Jumat, 21 Mei 2010

Endless Love; Mbah Sido and Mbah Yem... (Part 1)


Kalau anda pernah mampir ke kosanku (Kaplingan-Jebres-Solo), tepat di samping kirinya ada sebuah rumah atau bisa juga disebut gubuk kecil yang berukuran kira2 4x3 m2. Rumah tersebut dihuni oleh pasangan lansia (sepuh) Mbah Sido dan Mbah Yem (Usia keduanya sudah lanjut, mungkin sekitar 75-80an). Kedua orang tersebut tinggal sendirian, jauh dari sanak keluarganya yang ada di Sragen.

Setiap harinya, mereka berdua mengisi waktu dengan berbagai aktivitas rutin. Ketika adzan shubuh berkumandang dari Masjid di belakang kosku, Mbah do, panggilan beliau, bangun dan bergegas ke belakang untuk mandi dan wudhu. Setelah itu berangkat ke masjid untuk shalat berjamaah. Sedangkan Mbah Yem tetap di rumah, seperti halnya kebanyakan aktivitas ibu rumah tangga yang lain, menyiapkan sarapan untuk suami tercinta.

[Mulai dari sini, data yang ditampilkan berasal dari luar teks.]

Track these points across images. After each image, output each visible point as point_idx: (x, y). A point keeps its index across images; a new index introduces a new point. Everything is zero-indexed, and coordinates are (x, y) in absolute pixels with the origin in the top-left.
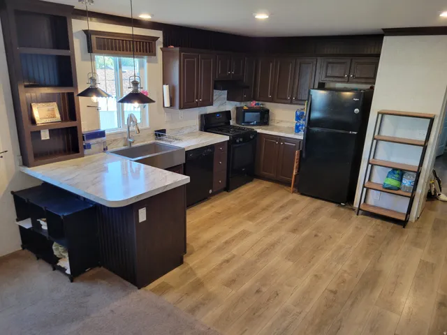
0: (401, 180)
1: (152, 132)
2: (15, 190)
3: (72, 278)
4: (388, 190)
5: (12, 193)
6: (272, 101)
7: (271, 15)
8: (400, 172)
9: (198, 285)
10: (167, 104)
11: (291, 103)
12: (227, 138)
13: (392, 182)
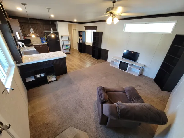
8: (67, 46)
13: (67, 48)
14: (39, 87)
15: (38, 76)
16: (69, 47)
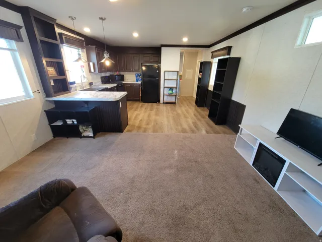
0: (172, 91)
1: (87, 84)
2: (46, 110)
3: (94, 137)
4: (170, 95)
5: (45, 111)
6: (125, 71)
7: (139, 34)
8: (171, 89)
9: (139, 127)
10: (92, 70)
11: (132, 71)
12: (116, 85)
13: (170, 92)
14: (68, 138)
15: (69, 122)
16: (174, 91)
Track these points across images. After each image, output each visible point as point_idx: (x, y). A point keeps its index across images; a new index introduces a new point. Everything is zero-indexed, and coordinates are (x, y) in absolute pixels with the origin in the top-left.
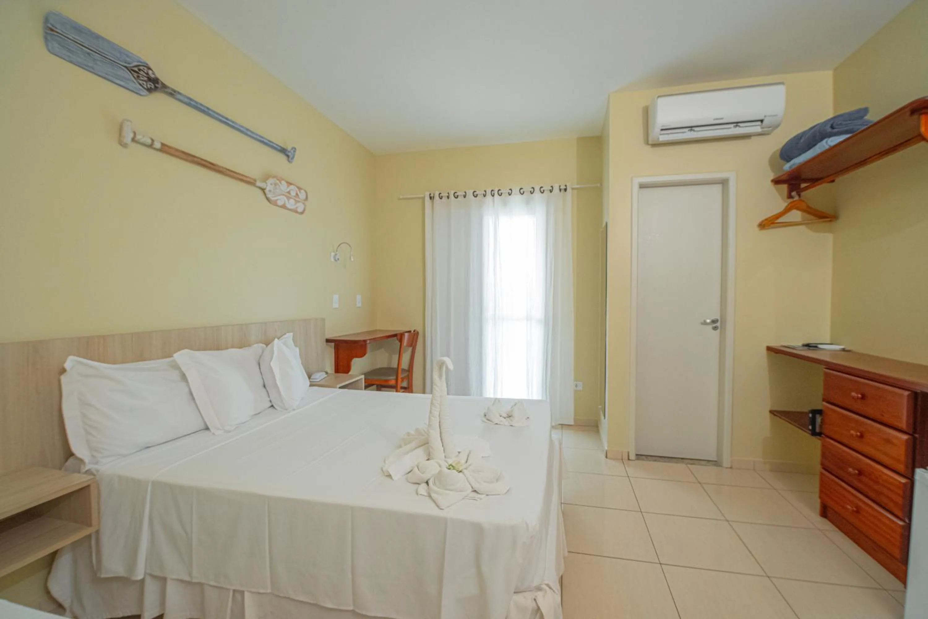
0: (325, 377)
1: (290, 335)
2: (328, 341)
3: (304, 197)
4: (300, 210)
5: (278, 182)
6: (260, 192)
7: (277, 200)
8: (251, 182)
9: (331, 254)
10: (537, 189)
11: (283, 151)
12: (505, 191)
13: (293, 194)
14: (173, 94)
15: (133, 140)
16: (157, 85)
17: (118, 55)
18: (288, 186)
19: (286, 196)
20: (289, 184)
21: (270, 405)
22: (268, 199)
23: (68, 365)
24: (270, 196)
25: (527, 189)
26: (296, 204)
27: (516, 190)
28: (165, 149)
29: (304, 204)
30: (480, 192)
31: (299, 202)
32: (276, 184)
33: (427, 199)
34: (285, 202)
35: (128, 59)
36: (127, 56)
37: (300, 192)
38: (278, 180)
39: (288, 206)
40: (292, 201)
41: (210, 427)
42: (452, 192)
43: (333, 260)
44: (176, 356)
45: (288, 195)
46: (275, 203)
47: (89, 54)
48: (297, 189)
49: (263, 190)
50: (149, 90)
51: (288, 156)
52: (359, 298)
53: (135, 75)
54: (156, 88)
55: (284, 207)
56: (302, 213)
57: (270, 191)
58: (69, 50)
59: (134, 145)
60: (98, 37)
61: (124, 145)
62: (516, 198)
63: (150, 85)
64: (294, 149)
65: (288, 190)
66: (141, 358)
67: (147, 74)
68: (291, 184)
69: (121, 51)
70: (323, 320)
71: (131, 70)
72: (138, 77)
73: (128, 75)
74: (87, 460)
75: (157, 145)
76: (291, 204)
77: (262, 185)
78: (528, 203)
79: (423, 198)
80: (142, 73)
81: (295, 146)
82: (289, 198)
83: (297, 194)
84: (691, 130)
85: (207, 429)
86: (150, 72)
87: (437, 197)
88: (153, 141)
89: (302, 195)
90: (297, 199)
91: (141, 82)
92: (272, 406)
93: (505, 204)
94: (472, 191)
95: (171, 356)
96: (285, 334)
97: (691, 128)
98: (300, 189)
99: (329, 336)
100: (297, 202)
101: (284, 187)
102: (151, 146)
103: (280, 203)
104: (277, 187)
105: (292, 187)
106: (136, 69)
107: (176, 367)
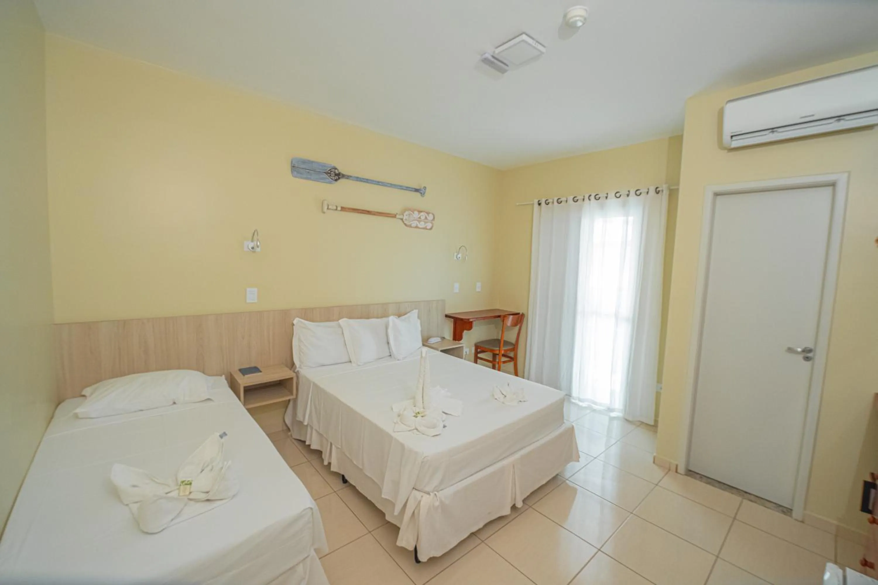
0: (440, 341)
1: (416, 312)
2: (447, 316)
3: (432, 218)
4: (429, 227)
5: (412, 213)
6: (400, 221)
7: (412, 224)
8: (394, 216)
9: (454, 254)
10: (632, 192)
11: (417, 190)
12: (602, 195)
13: (423, 218)
14: (348, 177)
15: (328, 208)
16: (340, 177)
17: (321, 167)
18: (419, 214)
19: (418, 221)
20: (420, 212)
21: (389, 354)
22: (405, 225)
23: (295, 322)
24: (405, 222)
25: (624, 192)
26: (425, 224)
27: (612, 195)
28: (343, 209)
29: (432, 223)
30: (580, 197)
31: (427, 222)
32: (409, 215)
33: (536, 205)
34: (417, 225)
35: (326, 168)
36: (325, 166)
37: (429, 216)
38: (412, 211)
39: (419, 226)
40: (422, 223)
41: (352, 361)
42: (556, 199)
43: (455, 258)
44: (340, 321)
45: (419, 219)
46: (410, 226)
47: (308, 172)
48: (426, 214)
49: (402, 219)
50: (336, 180)
51: (421, 193)
52: (479, 284)
53: (329, 175)
54: (339, 178)
55: (417, 227)
56: (431, 229)
57: (406, 220)
58: (301, 174)
59: (329, 211)
60: (312, 162)
61: (324, 213)
62: (612, 201)
63: (336, 177)
64: (425, 188)
65: (419, 216)
66: (329, 320)
67: (335, 172)
68: (421, 212)
69: (324, 165)
70: (443, 301)
71: (327, 173)
72: (330, 175)
73: (325, 176)
74: (298, 366)
75: (339, 208)
76: (422, 225)
77: (401, 217)
78: (624, 205)
79: (533, 204)
80: (332, 172)
81: (426, 186)
82: (419, 222)
83: (426, 218)
84: (773, 132)
85: (351, 362)
86: (336, 171)
87: (543, 204)
88: (337, 207)
89: (430, 217)
90: (426, 221)
91: (332, 178)
92: (390, 355)
93: (602, 207)
94: (572, 197)
95: (338, 321)
96: (413, 310)
97: (773, 130)
98: (428, 213)
99: (448, 312)
100: (425, 223)
101: (416, 215)
102: (336, 210)
103: (413, 225)
104: (411, 216)
105: (422, 214)
106: (329, 172)
107: (340, 326)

Dapur yang sangat sederhana dengan seperangkat peralatan yang tertata rapi, karena seluruh rumahnya juga masih 'berlantaikan' tanah. Beliau masih memasak dengan menggunakan kayu bakar. Disamping nasi, mbah yem biasanya juga memasak sayur oseng, kadang cuma mie rebus plus lauk tempe goreng, dan kadang karak (nasi yang dijemur kemudian digoreng). Tapi saya akui masakannya memang enak, karena kebetulan saya dan teman-teman di kos sering ditawari untuk ikut makan di sana (dan dasar mahasiswa, kalau ada makan gratisan pasti susah untuk nolak hehe).

Mbah do, sepulang dari masjid biasanya ngeteh sambil mendengarkan radio dakwah favoritnya, *** FM (males tak sebut hehe). Setelah agak siang, beliau dengan sepeda kebo/onthelnya pergi bersilaturahmi ke tempat kawan-kawannya. atau terkadang beliau mengisi waktunya membersihkan rumput liar yang ada di depan rumah gedongan di seberang jalan dan memotong kayu untu digunakan sebagai kayu bakar. Dan memang hanya pekerjaan itu yang bisa dilakukan oleh beliau, tak seperti dulu sewaktu fisiknya masih kuat untuk mengayuh becak.